Being in the sustainable food business in a small town and rural neighborhood is both an inspiration and a challenge. One of the vendors from our local farmers’ market was banned a few weeks ago, ostensibly because they were not “local.” Of course, the stories surrounding the incident vary, based on who you ask, but the basic thread is that the vendor did not “follow the rules” and was from <gasp> Duarte. The contraband in question was stone fruit; apricots, peaches, nectarines, cherries, you know, the hard stuff! A vendor friend noted that they had UPC stickers on their fruit, a sure sign of the conventional commoditized food system; surely not a sign of a small, artisan producer? I reflect on the bar coded UPC’s on my own olive oil bottles, a similar litmus test? Many of us as small producers must court multiple sales channels in order to survive. Grocery equals UPC codes; non-negotiable in their world. Even my local customers prefer to purchase our olive oil in their local grocery store, hence the dance with the devil. Without UPC’s and a distributor, the grocery channel is virtually closed to the small producer.
We define local, here on the Mendocino Coast, as somewhere between 100 and 150 miles circumference. This allows us the grains and beans cultivated in the central valley, while still preserving the intrinsic relationship between farmer and customer. My sister lives in the suburbs of Washington, DC, and in her world, local is within 800 miles circumference. In the urban mid-Atlantic, small farms are harder to find. We are spoiled here in California, where farmers live within driving distance of urban markets. Many of us take for granted the cornucopia of regional produce displayed at our local farmers’ markets. Here in Mendocino County, this bounty is limited to the months of May through October, when the certified markets are active. If we wish to partake in seasonal winter vegetables, locally produced, a CSA is often our only option. We are fortunate here in Fort Bragg to have a relationship with a year-around CSA farm. Not everyone is so lucky. In fact, one of the reasons that the disputed produce vendor was even in our local market was to supply fresh items in winter not available in our more severe climate zone.
A successful farmers’ market is a vibrant and diverse market. Thus defines the dilemma. Do we limit the market to only local vendors, and, for that matter, one vendor per commodity? While an ideal situation for the producer, this limits the customers’ choices, and, as a result, their patronage of the market. More choices = more customers, and more customers = higher sales for market vendors. Somehow this equation does not hold true with our local market association. The “rules” supersede the customer. But, what is a market without a customer? By definition, a market exists when a seller and a buyer agree on an exchange for a particular commodity. Without these components, a market does not technically exist. Our lesson; make the maximum variety of commodities available to the consumer. The market will sustain itself. If the commodity has no value to the customer, then the market, or the vendor, will fail.

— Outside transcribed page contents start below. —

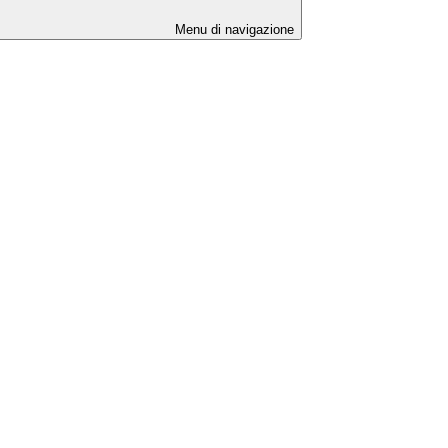
Menu di navigazione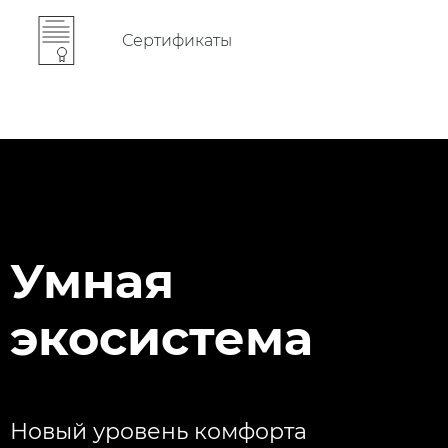
Сертификаты
Умная
экосистема
Новый уровень комфорта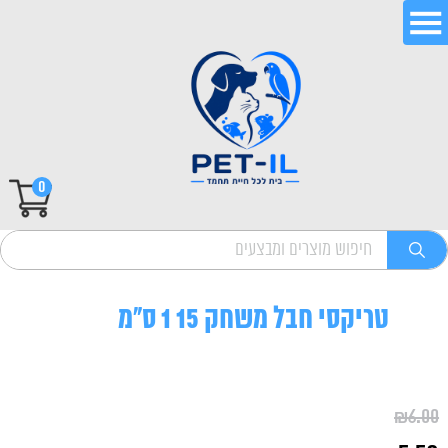
0
טריקסי חבל משחק 15 1 ס"מ
₪
6.00
המחיר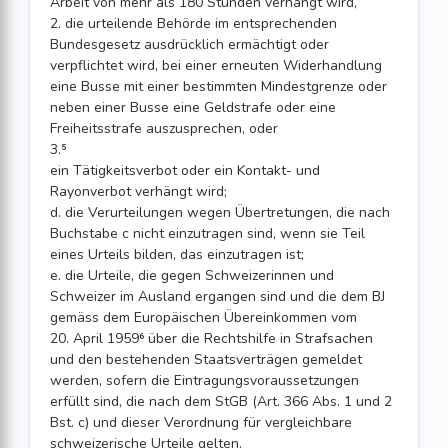
Arbeit von mehr als 180 Stunden verhängt wird,
2. die urteilende Behörde im entsprechenden
Bundesgesetz ausdrücklich ermächtigt oder
verpflichtet wird, bei einer erneuten Widerhandlung
eine Busse mit einer bestimmten Mindestgrenze oder
neben einer Busse eine Geldstrafe oder eine
Freiheitsstrafe auszusprechen, oder
3.⁵
ein Tätigkeitsverbot oder ein Kontakt- und
Rayonverbot verhängt wird;
d. die Verurteilungen wegen Übertretungen, die nach
Buchstabe c nicht einzutragen sind, wenn sie Teil
eines Urteils bilden, das einzutragen ist;
e. die Urteile, die gegen Schweizerinnen und
Schweizer im Ausland ergangen sind und die dem BJ
gemäss dem Europäischen Übereinkommen vom
20. April 1959⁶ über die Rechtshilfe in Strafsachen
und den bestehenden Staatsverträgen gemeldet
werden, sofern die Eintragungsvoraussetzungen
erfüllt sind, die nach dem StGB (Art. 366 Abs. 1 und 2
Bst. c) und dieser Verordnung für vergleichbare
schweizerische Urteile gelten.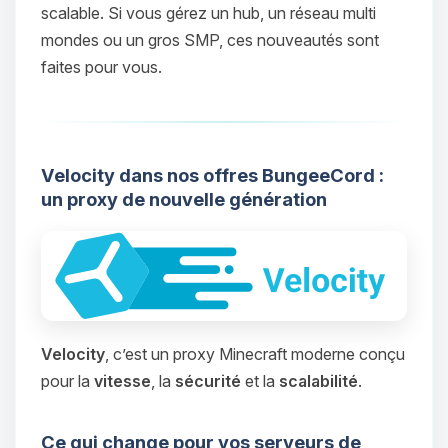
scalable. Si vous gérez un hub, un réseau multi
mondes ou un gros SMP, ces nouveautés sont
faites pour vous.
Velocity dans nos offres BungeeCord :
un proxy de nouvelle génération
Velocity
, c’est un proxy Minecraft moderne conçu
pour la
vitesse
, la
sécurité
et la
scalabilité
.
Ce qui change pour vos serveurs de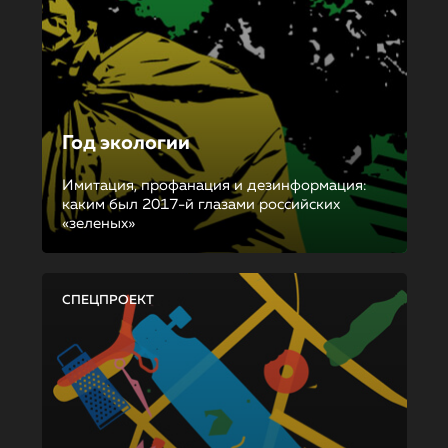
Год экологии
Имитация, профанация и дезинформация:
каким был 2017-й глазами российских
«зеленых»
СПЕЦПРОЕКТ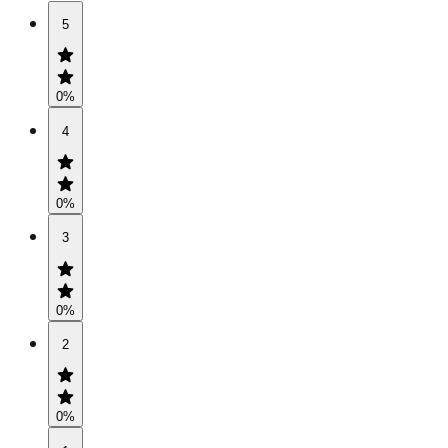
5
0
%
4
0
%
3
0
%
2
0
%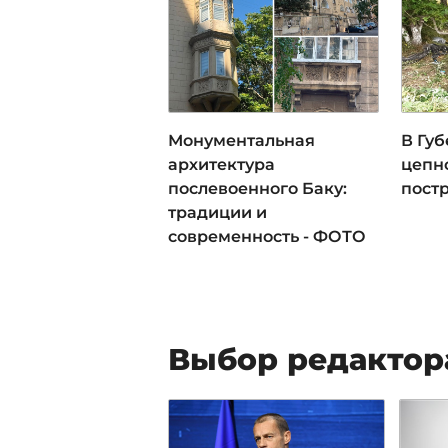
Монументальная
В Гу
архитектура
цепно
послевоенного Баку:
пост
традиции и
современность - ФОТО
Выбор редактор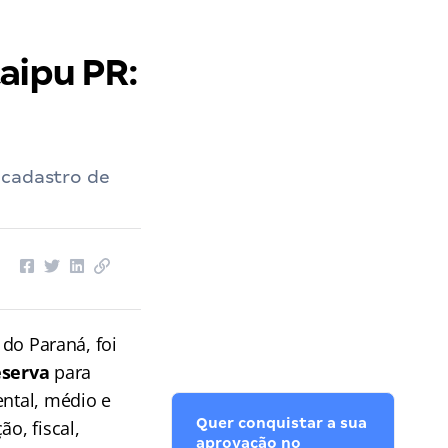
aipu PR:
 cadastro de
 do Paraná, foi
eserva
para
ental, médio e
Quer conquistar a sua
o, fiscal,
aprovação no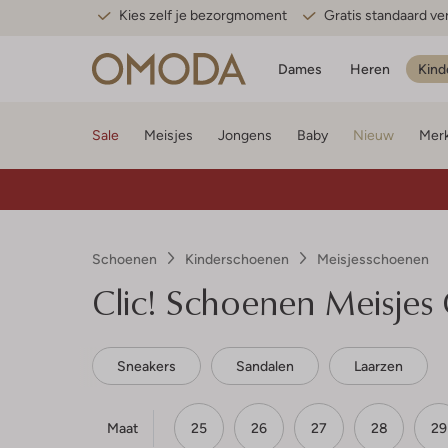
Kies zelf je bezorgmoment
Gratis standaard v
Dames
Heren
Kind
Sale
Meisjes
Jongens
Baby
Nieuw
Mer
Schoenen
Kinderschoenen
Meisjesschoenen
Clic!
Schoenen Meisjes
Sneakers
Sandalen
Laarzen
Maat
25
26
27
28
29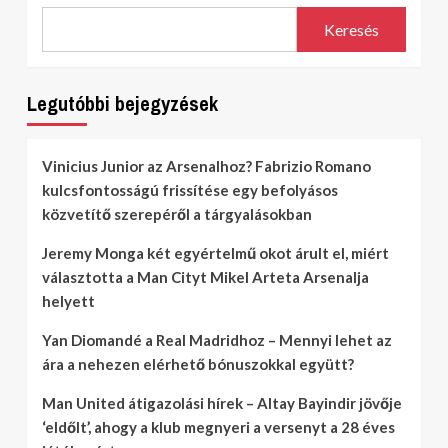
Keresés
Legutóbbi bejegyzések
Vinicius Junior az Arsenalhoz? Fabrizio Romano
kulcsfontosságú frissítése egy befolyásos
közvetítő szerepéről a tárgyalásokban
Jeremy Monga két egyértelmű okot árult el, miért
választotta a Man Cityt Mikel Arteta Arsenalja
helyett
Yan Diomandé a Real Madridhoz – Mennyi lehet az
ára a nehezen elérhető bónuszokkal együtt?
Man United átigazolási hírek – Altay Bayindir jövője
‘eldőlt’, ahogy a klub megnyeri a versenyt a 28 éves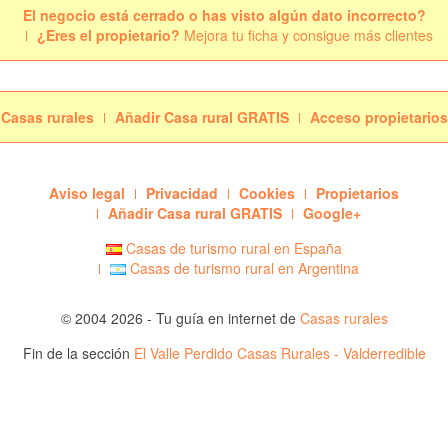
El negocio está cerrado o has visto algún dato incorrecto?
¿Eres el propietario?
Mejora tu ficha y consigue más clientes
Casas rurales
Añadir Casa rural GRATIS
Acceso propietarios
Aviso legal
Privacidad
Cookies
Propietarios
Añadir Casa rural GRATIS
Google+
Casas de turismo rural en España
Casas de turismo rural en Argentina
© 2004 2026 - Tu guía en internet de
Casas rurales
Fin de la sección
El Valle Perdido Casas Rurales - Valderredible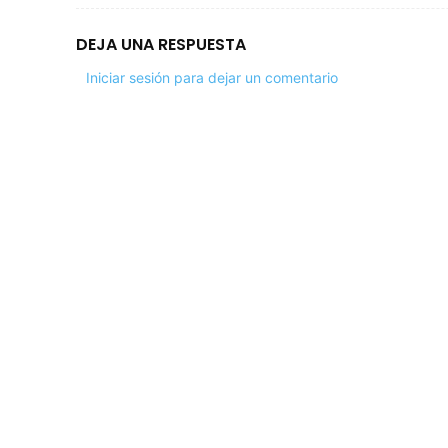
DEJA UNA RESPUESTA
Iniciar sesión para dejar un comentario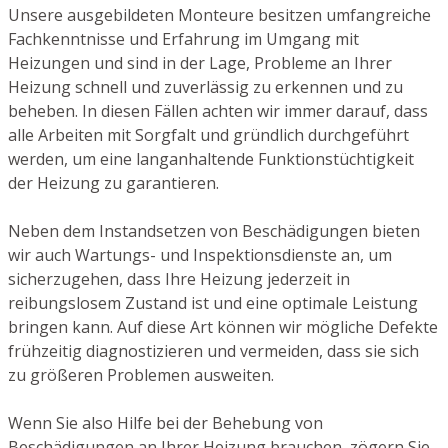
Unsere ausgebildeten Monteure besitzen umfangreiche
Fachkenntnisse und Erfahrung im Umgang mit
Heizungen und sind in der Lage, Probleme an Ihrer
Heizung schnell und zuverlässig zu erkennen und zu
beheben. In diesen Fällen achten wir immer darauf, dass
alle Arbeiten mit Sorgfalt und gründlich durchgeführt
werden, um eine langanhaltende Funktionstüchtigkeit
der Heizung zu garantieren.
Neben dem Instandsetzen von Beschädigungen bieten
wir auch Wartungs- und Inspektionsdienste an, um
sicherzugehen, dass Ihre Heizung jederzeit in
reibungslosem Zustand ist und eine optimale Leistung
bringen kann. Auf diese Art können wir mögliche Defekte
frühzeitig diagnostizieren und vermeiden, dass sie sich
zu größeren Problemen ausweiten.
Wenn Sie also Hilfe bei der Behebung von
Beschädigungen an Ihrer Heizung brauchen, zögern Sie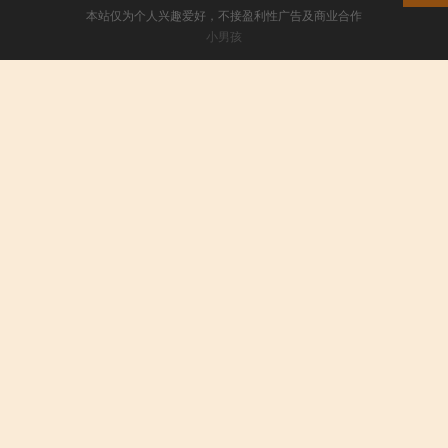
本站仅为个人兴趣爱好，不接盈利性广告及商业合作
小男孩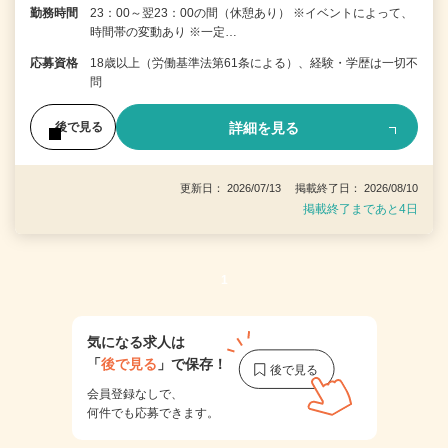
勤務時間
23：00～翌23：00の間（休憩あり） ※イベントによって、
時間帯の変動あり ※一定…
応募資格
18歳以上（労働基準法第61条による）、経験・学歴は一切不
問
詳細を見る
後で見る
更新日： 2026/07/13 掲載終了日： 2026/08/10
掲載終了まであと4日
1
気になる求人は
「
後で見る
」で保存！
会員登録なしで、
何件でも応募できます。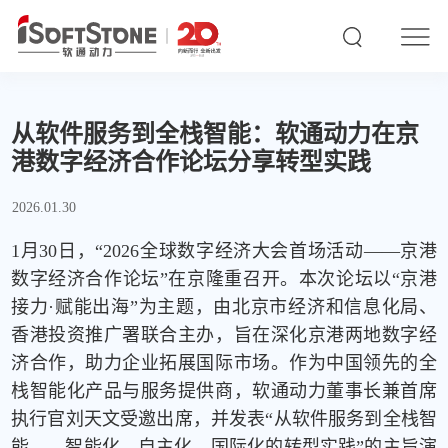
从软件服务到全栈智能：软通动力在京
港数字经济合作论坛分享转型实践
2026.01.30
1
月
30
日，
“2026
全球数字经济大会首场活动
——
京港
数字经济合作论坛
”
在京隆重召开。本次论坛以
“
京港
接力
·
赋能出海
”
为主题，由北京市经济和信息化局、
香港投资推广署联合主办，旨在深化京港两地数字经
济合作，助力企业拓展国际市场。作为中国领先的全
栈智能化产品与服务提供商，软通动力董事长兼首席
执行官刘天文受邀出席，并发表“从软件服务到全栈智
能
——
智能化、自主化、国际化的转型实践”的主旨演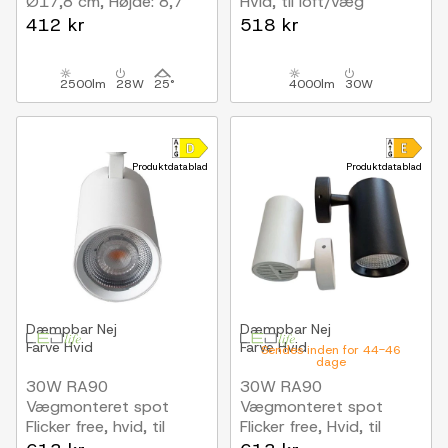
Ø17,8 cm, Højde: 8,7
Hvid, til loft/væg
cm, CCT, 3 lyskulører,
412 kr
518 kr
hvid
2500lm
28W
25°
4000lm
30W
Produktdatablad
Produktdatablad
Dæmpbar
Nej
Dæmpbar
Nej
Farve
Hvid
Farve
Hvid
Sendes inden for 44-46
dage
30W RA90
30W RA90
Vægmonteret spot
Vægmonteret spot
Flicker free, hvid, til
Flicker free, Hvid, til
loft/væg
loft/væg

Open markets promote open minds. We must trust the market forces to drive the equilibrium. If a commodity has no demand, and therefore no value, the market will demonstrate to the vendor that they cannot sustain their participation. Almost Darwinian, those who succeed have the characteristics of success. If your product has value, it will be reflected by the customer as increased sales. No need for oversight, no need for regulation, the force of the market prevails. If there is a buyer and a seller, there is a market. It is not about the random regulatory boundaries exercised by an outside entity. We must reflect on this basic principle of commerce and embrace the essence of its power.
No matter how you define “local” or “regional.” It is about buyers mated with sellers exchanging the value of a given commodity. This is the essence of the freedom of choice characterized in a market economy.
To one customer, located somewhere west of the Mississippi, but where olives are not cultivated, my product might be considered “local.” Yet in a market less than 200 miles away, where olives trees are more common, it is disqualified on the same criteria. It is not about the random geographical boundaries. It is about access to clean, fair and healthy foods. Something we Californians take for granted, but perhaps should not. Every producer is an artisan of sort; and is it our privilege to categorize and judge, or should we simply fulfill our role as buyer, and let our choices speak the truth instead?